───── Exercise input

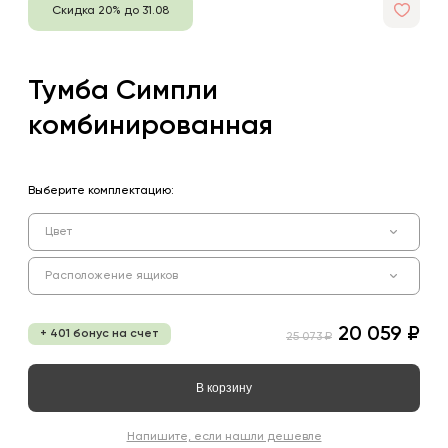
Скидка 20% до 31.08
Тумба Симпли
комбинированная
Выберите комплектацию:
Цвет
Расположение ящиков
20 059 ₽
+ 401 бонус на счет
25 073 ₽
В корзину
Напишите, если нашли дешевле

──────────
───── Exercise input

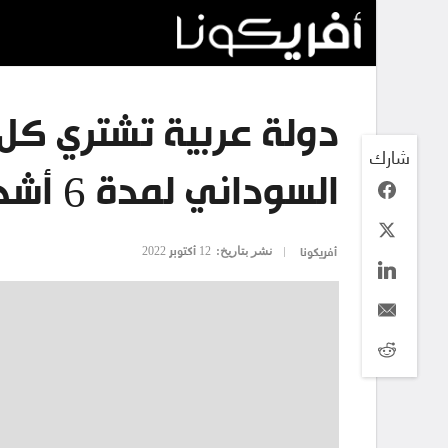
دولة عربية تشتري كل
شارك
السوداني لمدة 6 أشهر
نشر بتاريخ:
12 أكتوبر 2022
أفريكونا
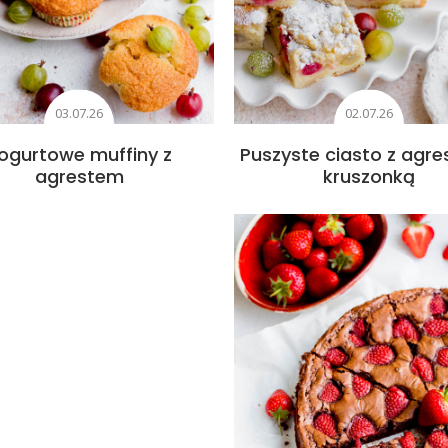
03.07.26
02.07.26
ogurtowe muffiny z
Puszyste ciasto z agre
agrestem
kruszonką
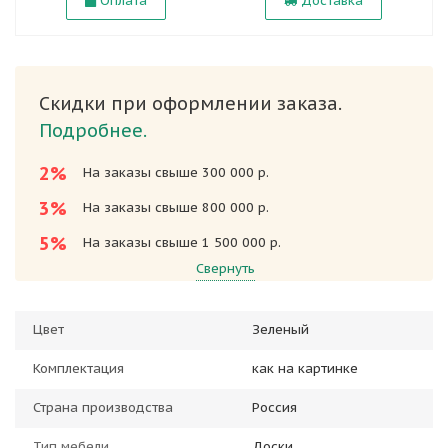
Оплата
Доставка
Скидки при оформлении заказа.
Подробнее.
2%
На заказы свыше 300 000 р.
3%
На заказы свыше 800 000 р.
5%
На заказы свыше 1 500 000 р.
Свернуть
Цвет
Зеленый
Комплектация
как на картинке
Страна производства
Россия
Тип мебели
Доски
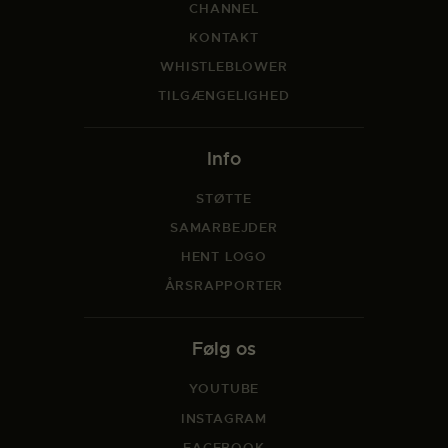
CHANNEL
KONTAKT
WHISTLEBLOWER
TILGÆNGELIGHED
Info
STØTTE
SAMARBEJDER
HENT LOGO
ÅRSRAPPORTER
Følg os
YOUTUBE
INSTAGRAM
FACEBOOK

──────────

» About this exercise: Some lines of the data above may hold the word "свыше"; report how many do, and nothing else.

» Expected answer: 3